C’est une chose rare que de trouver encore, sagement en attente, docilement alignée, une religieuse au chocolat avec un collet parfait, une jolie fraise de crème au beurre entre la coiffe et l’habit. Il n’y a plus que quelques pâtisseries à les offrir ainsi dans leur plus simple appareil, celle de la pure gourmandise, de la tentation irrésistible. Les habitués de ce péché mignon ont l’œil parfaitement expert pour distinguer l’excellence de la supercherie ; ils repèrent facilement les revisites hasardeuses, pompeuses, qui cachent souvent une faible maîtrise de la pâte à choux, annoncent un danger de crème pâtissière trop épaisse, trop lâche, voire grumeleuse, peut-être fade, trop sucrée.
Celle-là, qui a trouvé sa raison d’être au milieu de mon assiette, celle de se prêter au sacrifice du couteau et de la fourchette à dessert, pour livrer dès la première bouchée tous ses plus secrètes vertus, était revêtue des plus beaux atours de l’artisanat, avait la silhouette idéale du tour de main maîtrisé, brillait de toute la pureté de son glaçage chocolat.

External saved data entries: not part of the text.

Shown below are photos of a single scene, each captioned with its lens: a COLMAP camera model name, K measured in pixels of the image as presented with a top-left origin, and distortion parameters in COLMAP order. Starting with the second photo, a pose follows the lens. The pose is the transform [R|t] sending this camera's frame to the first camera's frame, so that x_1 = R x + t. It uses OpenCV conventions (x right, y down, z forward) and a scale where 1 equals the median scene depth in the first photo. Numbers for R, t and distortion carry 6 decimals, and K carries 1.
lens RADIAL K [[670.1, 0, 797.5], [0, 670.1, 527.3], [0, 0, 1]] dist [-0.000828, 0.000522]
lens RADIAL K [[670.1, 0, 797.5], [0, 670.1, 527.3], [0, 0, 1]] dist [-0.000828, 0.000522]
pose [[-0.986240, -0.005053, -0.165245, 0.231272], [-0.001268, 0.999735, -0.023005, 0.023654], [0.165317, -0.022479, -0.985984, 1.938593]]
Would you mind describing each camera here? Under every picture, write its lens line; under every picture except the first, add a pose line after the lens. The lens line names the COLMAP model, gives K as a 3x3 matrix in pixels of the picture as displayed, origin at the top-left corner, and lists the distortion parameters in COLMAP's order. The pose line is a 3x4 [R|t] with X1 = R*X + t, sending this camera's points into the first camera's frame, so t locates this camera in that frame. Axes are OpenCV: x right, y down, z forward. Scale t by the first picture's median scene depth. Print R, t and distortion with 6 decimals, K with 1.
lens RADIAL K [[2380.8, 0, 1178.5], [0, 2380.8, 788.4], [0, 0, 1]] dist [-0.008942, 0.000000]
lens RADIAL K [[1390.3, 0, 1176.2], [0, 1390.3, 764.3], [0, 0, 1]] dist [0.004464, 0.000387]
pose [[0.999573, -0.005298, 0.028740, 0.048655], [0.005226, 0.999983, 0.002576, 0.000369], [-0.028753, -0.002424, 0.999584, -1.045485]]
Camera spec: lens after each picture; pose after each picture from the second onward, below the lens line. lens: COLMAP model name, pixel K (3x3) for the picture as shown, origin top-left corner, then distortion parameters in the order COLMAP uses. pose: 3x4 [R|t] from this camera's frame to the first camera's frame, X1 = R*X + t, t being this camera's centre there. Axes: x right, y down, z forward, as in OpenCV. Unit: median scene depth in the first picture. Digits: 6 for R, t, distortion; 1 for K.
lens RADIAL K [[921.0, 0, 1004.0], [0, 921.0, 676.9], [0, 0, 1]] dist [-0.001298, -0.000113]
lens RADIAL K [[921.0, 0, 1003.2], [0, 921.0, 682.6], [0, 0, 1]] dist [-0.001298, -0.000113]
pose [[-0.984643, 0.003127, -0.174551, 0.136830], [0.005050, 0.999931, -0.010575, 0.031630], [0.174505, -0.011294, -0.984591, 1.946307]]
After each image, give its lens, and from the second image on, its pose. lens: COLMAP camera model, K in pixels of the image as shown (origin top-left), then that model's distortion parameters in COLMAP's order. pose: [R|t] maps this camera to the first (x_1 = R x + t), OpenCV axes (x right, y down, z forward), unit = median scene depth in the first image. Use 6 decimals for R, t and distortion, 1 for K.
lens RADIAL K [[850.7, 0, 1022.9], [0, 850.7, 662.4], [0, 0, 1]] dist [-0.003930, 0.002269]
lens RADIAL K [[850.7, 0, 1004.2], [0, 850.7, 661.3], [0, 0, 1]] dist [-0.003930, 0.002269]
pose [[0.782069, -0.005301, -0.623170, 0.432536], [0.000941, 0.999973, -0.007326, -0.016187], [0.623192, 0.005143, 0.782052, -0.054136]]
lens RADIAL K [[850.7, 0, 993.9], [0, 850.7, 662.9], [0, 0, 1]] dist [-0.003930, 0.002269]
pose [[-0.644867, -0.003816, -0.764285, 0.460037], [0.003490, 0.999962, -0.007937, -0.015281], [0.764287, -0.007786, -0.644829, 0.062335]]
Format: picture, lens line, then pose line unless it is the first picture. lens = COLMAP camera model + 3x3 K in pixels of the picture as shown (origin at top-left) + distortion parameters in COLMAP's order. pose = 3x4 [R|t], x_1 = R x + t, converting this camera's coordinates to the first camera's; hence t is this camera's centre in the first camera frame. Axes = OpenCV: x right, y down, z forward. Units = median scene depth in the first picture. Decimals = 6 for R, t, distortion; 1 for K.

Ses défauts, ses irrégularités, son embonpoint constituaient tout sa grâce et la rendaient appétissante au plus haut point.
Il m’aura fallu, disons, tout cumulé quarante secondes : un bref regard, un seul coup de couverts, une seule bouchée, pour goûter cette merveille, vérifier une intuition et accorder un plébiscite sans réserver et à l’artiste et à l’œuvre.